What you will do
**A)** Can you rewrite the part of the SharePoint crawling article that opens with the words containing "In this case, a" and closes with "this Web Application.", changing "query" to "search"?
**B)** Can you continue the article on crawling non-Default SharePoint zones from where it stops?

***** Selected excerpt *****

Problems Crawling the non-Default zone *Explained

Article
07/08/2014

In a nutshell, there is an undocumented assumption baked into SharePoint Search that the Default Public URL of a Web Application will be crawled. If you want everything to work auto-magically, crawl the Web Application's Public URL for the Default zone (*Note: the crawler requires Windows Authentication [NTLM or Kerberos] in whatever zone your crawl …meaning your Default zone should include Windows Authentication). Otherwise, when crawling a non-Default zone, expect things to break such as contextual queries like "this site" and "this list" as well as inconsistent URLs returned in query results as demonstrated in my first "Beware crawling the non-Default zone…" post.

For reference, please see the following where I have written extensively on this topic:

Alternate Access Mappings (AAMs) *Explained
Beware crawling the non-Default zone for a SharePoint 2013 Web Application
And discussed at SPC14 [#SPC375] (at the 58 minute mark)

Explaining the Assumption of the Default zone

If configured correctly (e.g. crawling the Default zone), we would expect all search results from the same Web Application to be relative to URL from which they were queried. For example, assume the following Web Application and Alternate Access Mappings (AAMs):

In this case, a query from the Default zone would render results relative to the Public URL of this zone https://usersUrl, such as:

Or, if making the same query from the Extranet zone, the same results would now be relative to https://externalUsers such as:

…and so on for any of the five zones for this Web Application.

***** Recorded information *****

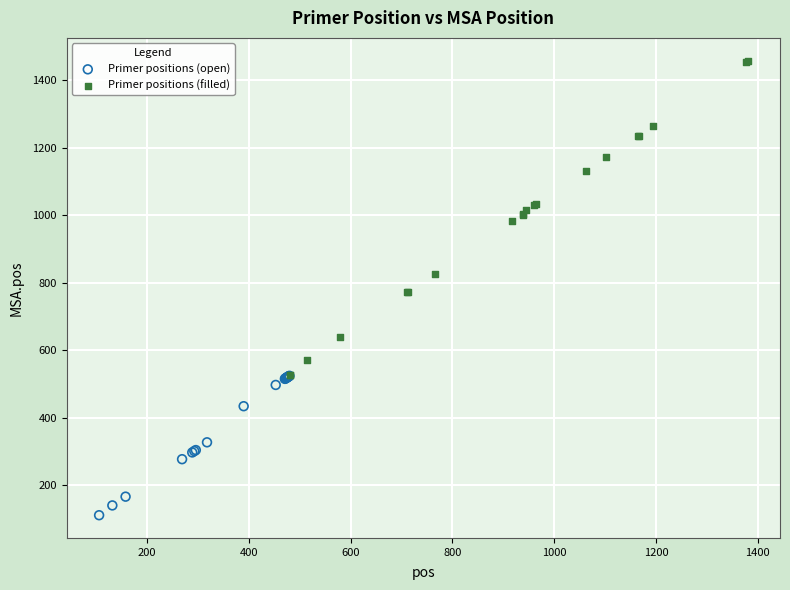

Which series contains the highest Y value?

Primer positions (filled)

*****

Expected responses
**A)**
In this case, a search from the Default zone would render results relative to the Public URL of this zone https://usersUrl, such as:

Or, if making the same search from the Extranet zone, the same results would now be relative to https://externalUsers such as:

…and so on for any of the five zones for this Web Application.

**B)**
This behavior above occurs because the Query Processing component uses the Alternate Access Mappings to map the URLs in Search results to match the zone from which the query is made. For this behavior to work, it predicates that the QPC assume URL-based properties in the Search Index correspond with the Default Public URLs from each Web Application.

If the URLs in the Search Index match the Default Public URL for a Web Application, the URLs in results can be properly re-mapped to the current zone as above
However, if the URLs in the Search Index DO NOT match the Default Public URL for any Web Application in the AAMs, then no re-mapping occurs (spoiler alert: this explains the behavior in my "Beware crawling the non-Default zone…" post, which I'll explain further below)

Crawl the Public URL of the Default Zone

There is an oft referenced TechNet for "Plan for user authentication…", which notes "If NTLM authentication is not configured on the default zone, the crawl component can use a different zone that is configured to use NTLM authentication". Although it isn't technically unsupported to crawl a non-Default zone, it might as well should be – when doing so, Search won't behave as expected as noted above and further explained below. Being said, in my opinion, this statement from the Plan for user authentication article is misguided at best and will only lead you to frustration.

In its place, we helped get this written (by the Search folks rather than the Authentication folks), so I would defer to this guidance instead:

Best practices for crawling in SharePoint Server 2013

Particularly, the section: Crawl the default zone of SharePoint web applications

The most common reasoning I hear for crawling the non-Default zone typically (and reasonably) stems from a business need to use a custom claims provider (e.g. SAML/ADFS) as the Authentication method used in the Default zone, but also needing to make Windows Authentication available in another zone to facilitate the SharePoint Search crawl component.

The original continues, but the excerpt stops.